AG report placed in Manipur Assembly

Imphal, Mar 25 : The Audit Reports of the Comptroller and Auditor General (CAG), prepared for submission to the Governor under Article 151 of the Indian Constitution, were placed in the state Assembly today.

Two reports were placed, first on the Report of the Comptroller and Auditor General of India (State Finances). This Report is structured in three chapters, commenting on the information emerging from the State Finance Accounts, Appropriation Accounts and comments of State Finances.

The second one was on the report of the Comptroller and Auditor General of India (Civil). This Report has five Chapters containing results of performance reviews and transaction audit.

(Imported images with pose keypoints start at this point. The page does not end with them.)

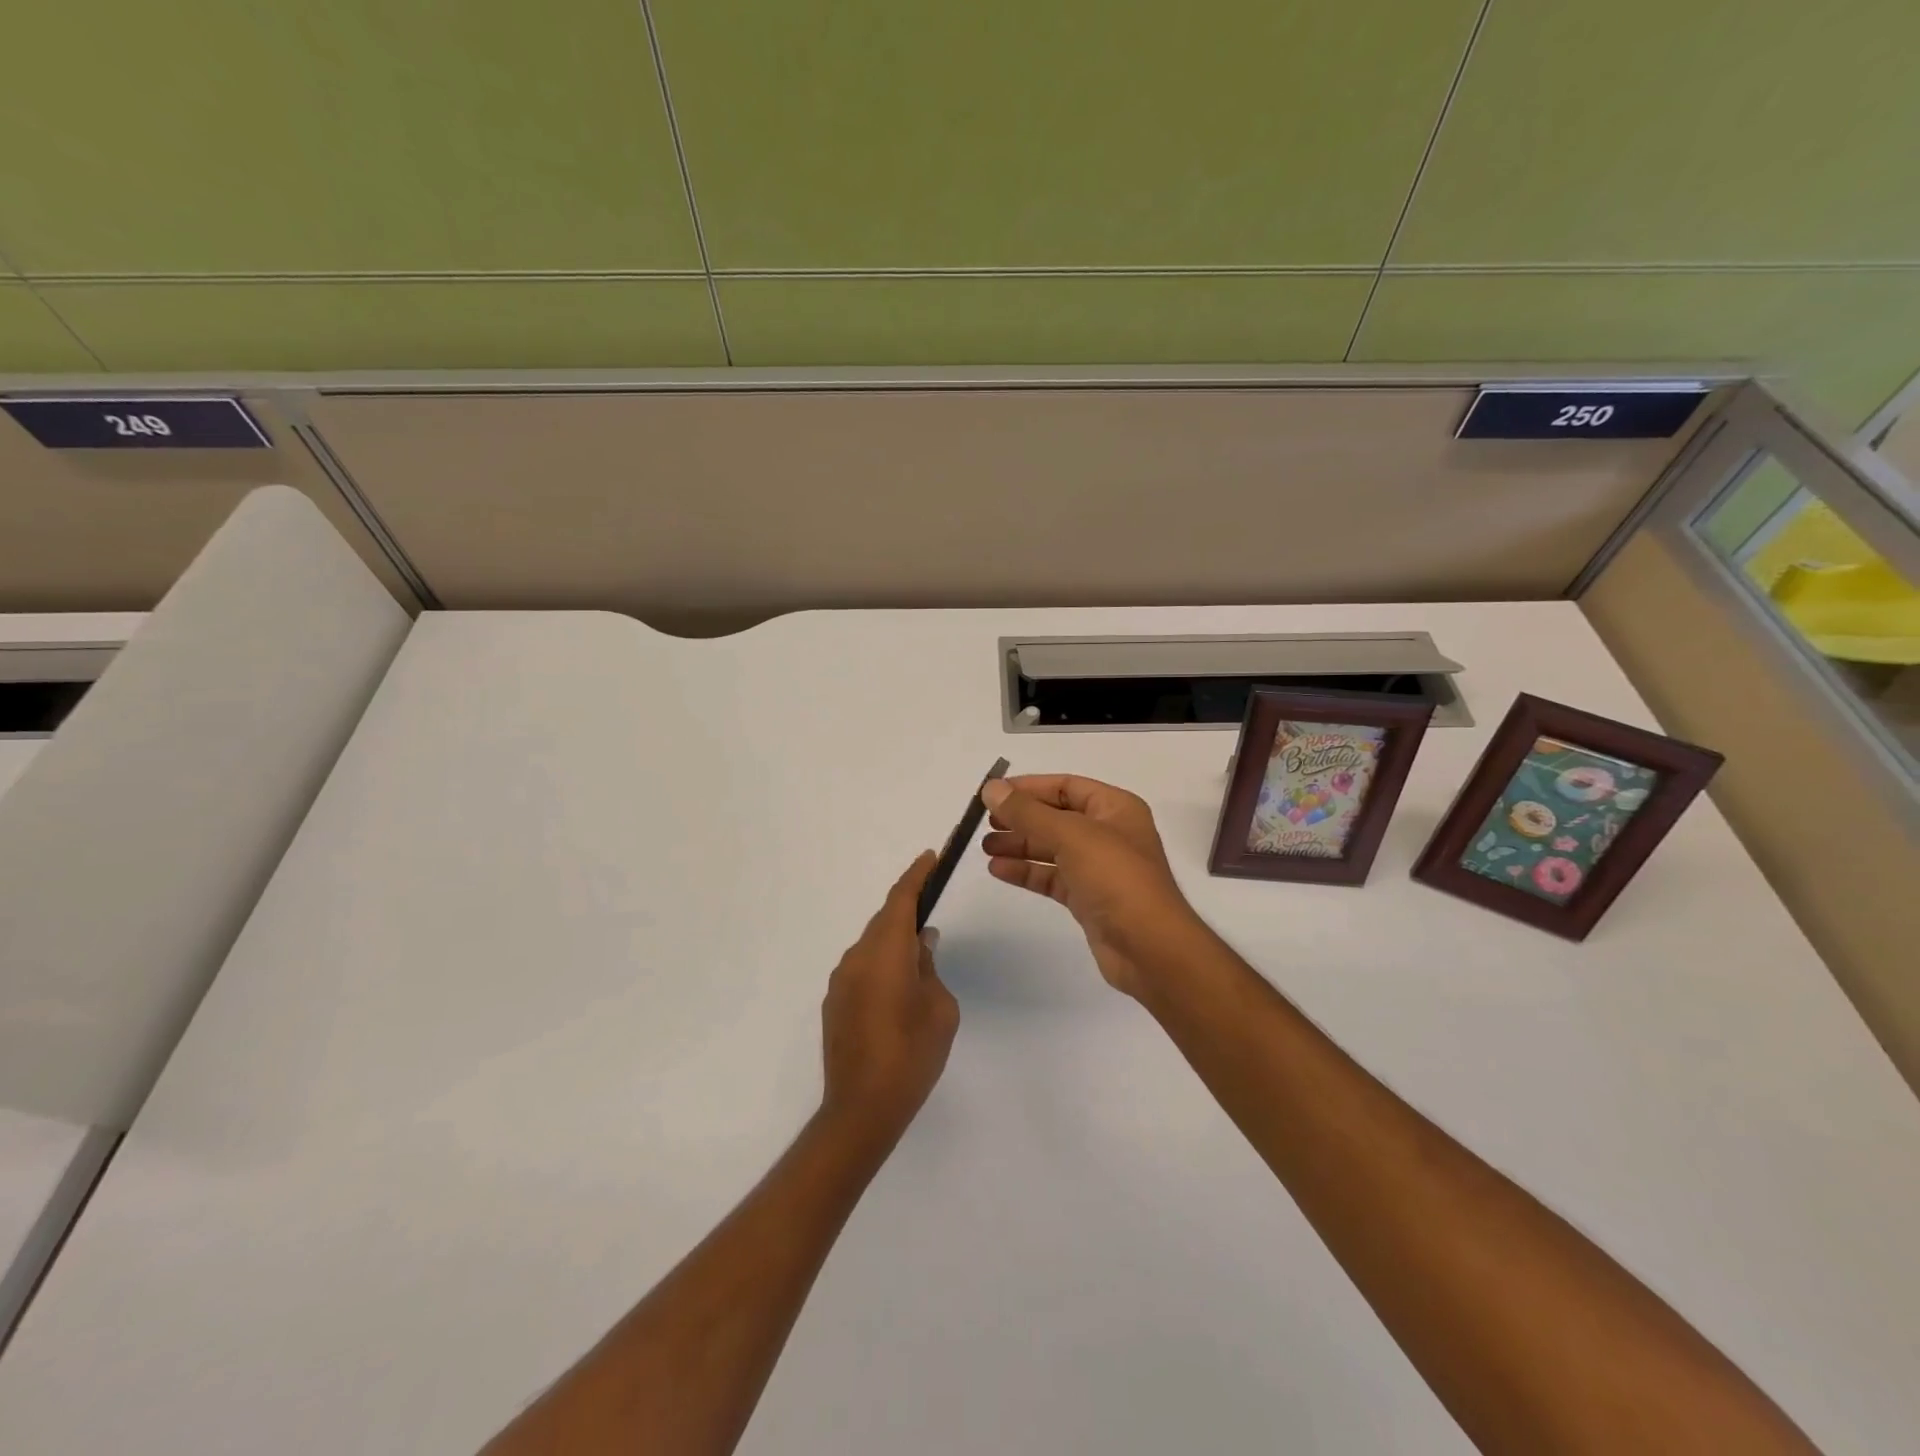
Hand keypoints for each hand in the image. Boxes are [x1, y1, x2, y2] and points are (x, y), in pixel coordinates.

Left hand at [819, 853, 960, 1150]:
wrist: (861, 1109)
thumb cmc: (912, 1055)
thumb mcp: (939, 1008)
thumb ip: (929, 967)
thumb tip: (920, 944)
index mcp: (886, 952)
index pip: (900, 900)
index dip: (916, 876)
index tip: (929, 857)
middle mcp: (858, 957)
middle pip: (884, 921)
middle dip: (907, 910)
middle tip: (931, 908)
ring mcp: (841, 980)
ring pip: (871, 946)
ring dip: (892, 942)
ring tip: (918, 958)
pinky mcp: (834, 1003)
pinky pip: (861, 968)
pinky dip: (880, 965)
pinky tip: (896, 990)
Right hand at [980, 775, 1204, 998]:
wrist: (1149, 948)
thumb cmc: (1116, 879)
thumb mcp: (1071, 836)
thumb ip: (1028, 812)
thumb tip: (991, 787)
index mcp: (1115, 808)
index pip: (1066, 786)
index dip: (1029, 788)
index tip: (993, 794)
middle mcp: (1108, 833)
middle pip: (1056, 817)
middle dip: (1020, 818)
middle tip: (984, 823)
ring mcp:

According to Stephen Hongray, AG(Audit) Manipur, during 2005-10, around 89 to 92 per cent of the Revenue receipt of the State came from the Central Government. The Revenue receipt in 2009-10 remained at the same amount of Rs 3873 crore of 2008-09, mainly due to less devolution of Grants-in-Aids from the Central Government. As a result, there were incipient signs of financial stress to the economy of the State. The Non-tax revenue collection under Power, Water Supply and Sanitation and Irrigation as percentage of their respective Non-plan revenue expenditure during 2008-09 and 2009-10 gave fluctuating figures, indicating that revenue collection for providing these services was not reliable. The cost of revenue collection of Sales tax/VAT among others.

Taxes on vehicles of the State was much higher than the corresponding figures of All India average. An amount of Rs 102.58 crore due to non/short levy (including penalty) of Sales tax/VAT, and professional tax, loss of revenue (energy charges) and non-realisation of registration fee in 67 cases was also noticed during 2009-10.

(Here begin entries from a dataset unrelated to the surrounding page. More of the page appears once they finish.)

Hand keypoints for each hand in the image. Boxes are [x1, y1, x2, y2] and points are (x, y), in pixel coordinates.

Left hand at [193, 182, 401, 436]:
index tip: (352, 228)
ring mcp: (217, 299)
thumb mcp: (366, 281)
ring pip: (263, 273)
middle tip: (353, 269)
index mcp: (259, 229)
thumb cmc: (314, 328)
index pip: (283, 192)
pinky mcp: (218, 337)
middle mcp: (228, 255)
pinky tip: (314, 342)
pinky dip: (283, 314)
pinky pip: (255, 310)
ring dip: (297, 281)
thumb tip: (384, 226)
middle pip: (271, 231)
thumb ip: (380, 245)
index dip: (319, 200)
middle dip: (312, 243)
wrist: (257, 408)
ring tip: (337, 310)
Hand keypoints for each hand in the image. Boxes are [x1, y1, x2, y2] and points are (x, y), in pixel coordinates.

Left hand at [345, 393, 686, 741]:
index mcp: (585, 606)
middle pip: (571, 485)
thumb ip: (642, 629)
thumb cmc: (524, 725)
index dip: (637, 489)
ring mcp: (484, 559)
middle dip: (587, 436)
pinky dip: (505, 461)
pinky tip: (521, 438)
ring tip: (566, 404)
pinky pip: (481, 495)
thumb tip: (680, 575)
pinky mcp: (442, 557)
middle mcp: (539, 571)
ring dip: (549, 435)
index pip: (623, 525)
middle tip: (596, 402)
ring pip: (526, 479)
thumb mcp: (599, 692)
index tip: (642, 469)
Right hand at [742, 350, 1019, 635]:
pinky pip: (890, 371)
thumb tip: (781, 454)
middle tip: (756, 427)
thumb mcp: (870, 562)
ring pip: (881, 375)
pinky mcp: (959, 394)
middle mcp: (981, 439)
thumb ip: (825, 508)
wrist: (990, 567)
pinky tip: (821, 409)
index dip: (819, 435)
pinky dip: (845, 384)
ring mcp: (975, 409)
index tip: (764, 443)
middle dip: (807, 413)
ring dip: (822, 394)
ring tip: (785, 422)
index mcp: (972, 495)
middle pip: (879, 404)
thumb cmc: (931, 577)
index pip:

Grants-in-aid decreased from Rs 2868 crore in 2008-09 to Rs 2840 crore in 2009-10. This had an adverse impact on the Revenue receipt of the State and was the main factor of its stagnation. The Share of Union Taxes/Duties also increased marginally from Rs 581 crore in 2008-09 to Rs 598 crore in 2009-10. The Tax revenue increased by Rs 25.97 crore (15 per cent) from Rs 170.07 crore in 2008-09 to Rs 196.04 crore in 2009-10, mainly due to increase in Sales Tax (T 21.90 crore). As in the previous years, Sales tax (Rs 163.28 crore) remained the major contributor of Tax revenue and accounted for 83 per cent of the tax.

The Non-tax revenue declined by Rs 13.71 crore (5 per cent) from Rs 253.46 crore in 2008-09 to Rs 239.75 crore in 2009-10, mainly due to Miscellaneous General Services (Rs 31.30 cr) and interest receipts of Rs 7.27 crore offset by increase under Power (Rs 15.78 crore) and Public Works (Rs 9.69 crore).

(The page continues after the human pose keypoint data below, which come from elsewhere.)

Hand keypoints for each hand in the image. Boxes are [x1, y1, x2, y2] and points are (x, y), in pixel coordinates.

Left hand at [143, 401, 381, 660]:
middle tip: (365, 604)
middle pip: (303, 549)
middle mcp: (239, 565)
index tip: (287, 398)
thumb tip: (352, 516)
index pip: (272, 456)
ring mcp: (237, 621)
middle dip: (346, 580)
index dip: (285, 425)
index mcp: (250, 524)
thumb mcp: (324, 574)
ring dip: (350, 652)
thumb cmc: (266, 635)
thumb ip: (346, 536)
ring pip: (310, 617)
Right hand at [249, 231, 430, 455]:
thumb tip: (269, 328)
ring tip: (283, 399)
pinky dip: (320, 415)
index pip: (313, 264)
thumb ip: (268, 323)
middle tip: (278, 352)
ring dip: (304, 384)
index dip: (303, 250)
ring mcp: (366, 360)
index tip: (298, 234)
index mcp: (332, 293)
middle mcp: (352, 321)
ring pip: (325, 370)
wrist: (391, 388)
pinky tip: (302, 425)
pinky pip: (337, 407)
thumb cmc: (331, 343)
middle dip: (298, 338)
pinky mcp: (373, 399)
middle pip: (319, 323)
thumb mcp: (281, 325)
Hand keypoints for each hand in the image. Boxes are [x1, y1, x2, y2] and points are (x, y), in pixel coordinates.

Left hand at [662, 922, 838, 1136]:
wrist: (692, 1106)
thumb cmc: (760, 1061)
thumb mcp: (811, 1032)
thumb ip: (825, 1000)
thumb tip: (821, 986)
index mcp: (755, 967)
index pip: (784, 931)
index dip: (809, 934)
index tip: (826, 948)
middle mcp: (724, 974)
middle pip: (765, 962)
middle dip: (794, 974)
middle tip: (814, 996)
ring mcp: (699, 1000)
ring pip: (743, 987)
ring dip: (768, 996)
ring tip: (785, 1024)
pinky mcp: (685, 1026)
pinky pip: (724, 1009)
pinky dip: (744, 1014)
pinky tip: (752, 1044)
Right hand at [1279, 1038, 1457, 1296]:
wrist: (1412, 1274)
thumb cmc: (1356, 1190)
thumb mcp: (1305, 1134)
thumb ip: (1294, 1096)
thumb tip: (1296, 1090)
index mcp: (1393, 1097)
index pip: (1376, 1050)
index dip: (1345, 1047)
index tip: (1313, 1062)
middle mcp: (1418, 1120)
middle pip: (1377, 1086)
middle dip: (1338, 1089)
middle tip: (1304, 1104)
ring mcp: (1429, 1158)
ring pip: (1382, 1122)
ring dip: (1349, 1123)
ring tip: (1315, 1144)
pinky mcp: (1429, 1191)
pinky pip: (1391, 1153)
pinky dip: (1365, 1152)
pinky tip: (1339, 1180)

Though the State's Own tax collection was more than its own projection of FCP/MTFPS/Budget estimates, it was lower than the normative assessment of Twelfth Finance Commission (TFC). Collection from own Non-Tax revenue (ONTR) was higher than such projections/assessments.

In view of the deteriorating fiscal position of the State and mounting Fiscal Liabilities, the State Government should consider to take steps to mobilise additional resources both through tax and non-tax sources by expanding the tax base and rationalising the user charges. Efforts should also be made to increase tax compliance, reduce tax administration costs, and collect revenue arrears and others so that sustainability of debt does not go out of control. Timely action on all conditionality that are pre-requisites to release of funds and timely utilisation of Central funds would aid in increase of the total receipts of the state.